Banyak yang bilang, "DCF tanpa Jazz Atas Awan itu kayak makan mie ongklok
tanpa sate sapi, enak tapi ada yang kurang.".
4. Masalah Sampah (Lagi dan Lagi)
Katanya "Back to Culture", yang harusnya
juga berarti mencintai alam. Tapi sedih banget pas bubaran acara lampion atau
konser, sampah plastik bekas jas hujan sekali pakai dan botol minum masih
berserakan.
Meskipun panitia udah
teriak-teriak soal "Aksi Dieng Bersih" dan nyediain tong sampah,
kesadaran kita sebagai pengunjung kayaknya masih perlu "direvolusi".
Malu dong sama lampionnya yang udah terbang cantik, masa ninggalin jejak kotor
di bawahnya?
SO, APAKAH DCF BERIKUTNYA MASIH LAYAK DITUNGGU?
Absolutely, YES.
Meskipun ada beberapa
perubahan format di tahun 2025 yang bikin kaget (terutama soal musik dan
durasi), Dieng Culture Festival tetap punya magisnya sendiri. Atmosfer
"Negeri di Atas Awan" itu nggak bisa diduplikasi di tempat lain.

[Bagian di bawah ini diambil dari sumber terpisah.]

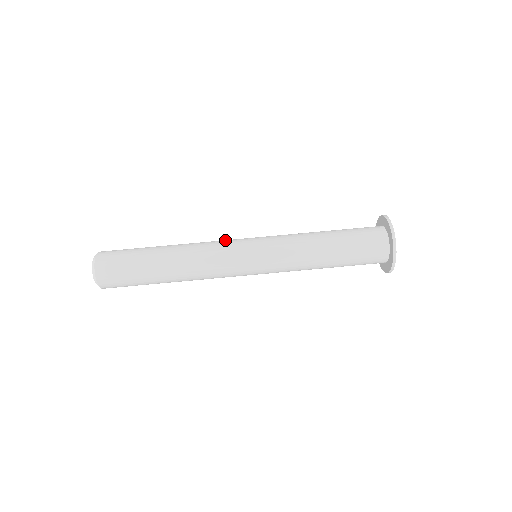
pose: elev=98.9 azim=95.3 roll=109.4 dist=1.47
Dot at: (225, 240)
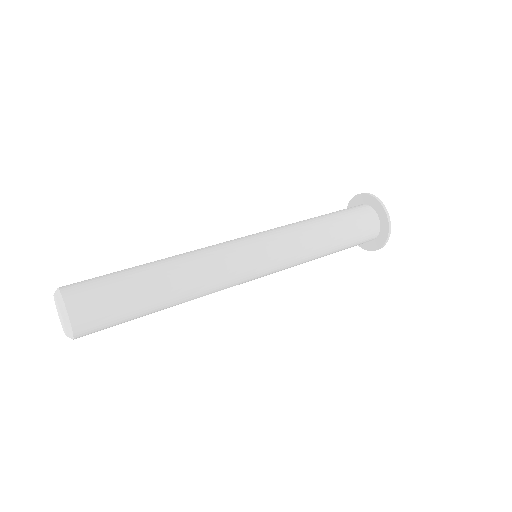
Dot at: occluded
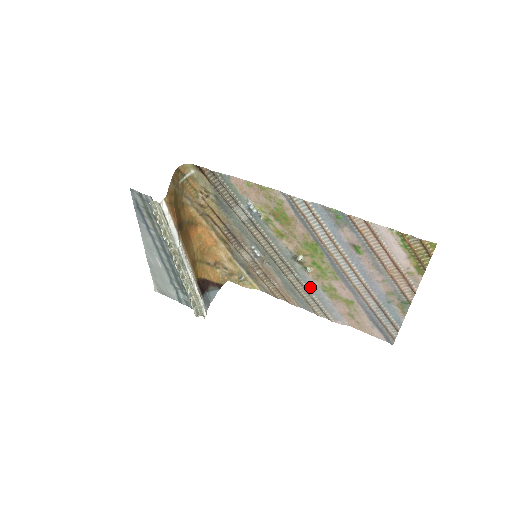
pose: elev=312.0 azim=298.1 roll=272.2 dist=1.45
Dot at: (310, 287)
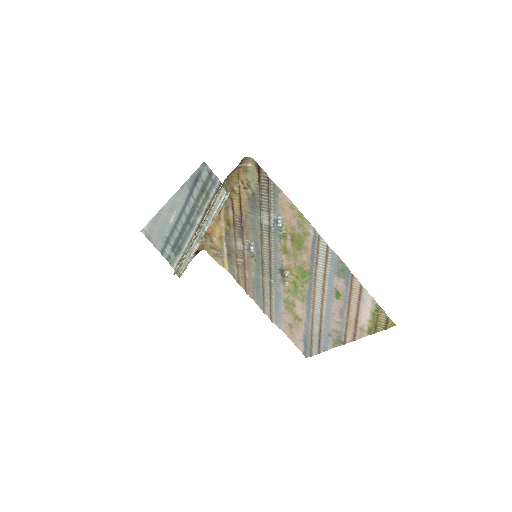
Dot at: (276, 294)
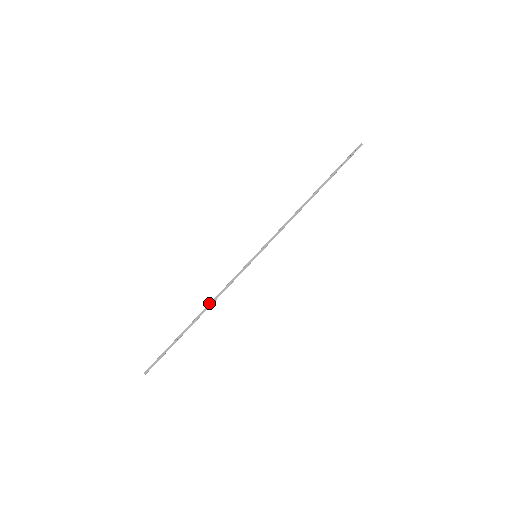
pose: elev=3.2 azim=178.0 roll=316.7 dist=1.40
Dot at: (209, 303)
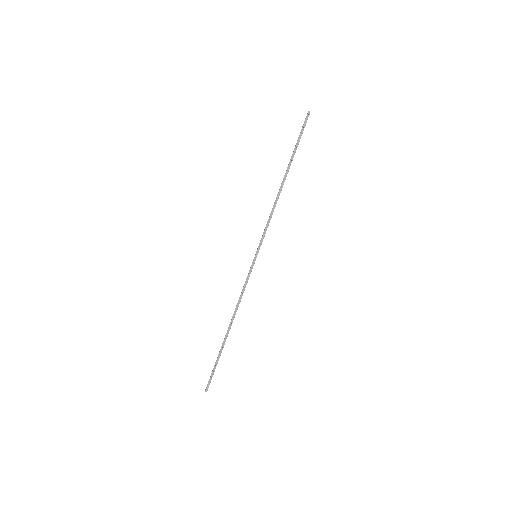
Dot at: occluded
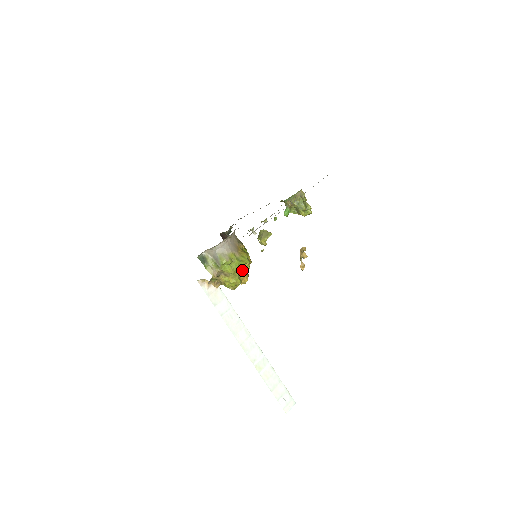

Dinginnya, kabutnya, keramahan warga lokalnya, dan kentang goreng Dieng-nya
(ini penting!) selalu bikin rindu.
DCF 2025 mungkin adalah
masa transisi. Panitia dan warga lokal lagi nyari format terbaik buat
nyeimbangin antara pariwisata massal dan pelestarian budaya yang sakral.
Buat kamu yang kemarin
belum sempat ke sana, nabung deh buat tahun depan. Siapin fisik, siapin mental
buat macet, dan yang paling penting: turunkan ekspektasi soal konser hura-hura,
tapi naikkan ekspektasi buat pengalaman budaya yang menyentuh jiwa.
Sampai ketemu di Dieng
(semoga) tahun depan, dengan jaket yang lebih tebal dan hati yang lebih siap
jatuh cinta lagi!
Salam dari ketinggian
2.093 mdpl.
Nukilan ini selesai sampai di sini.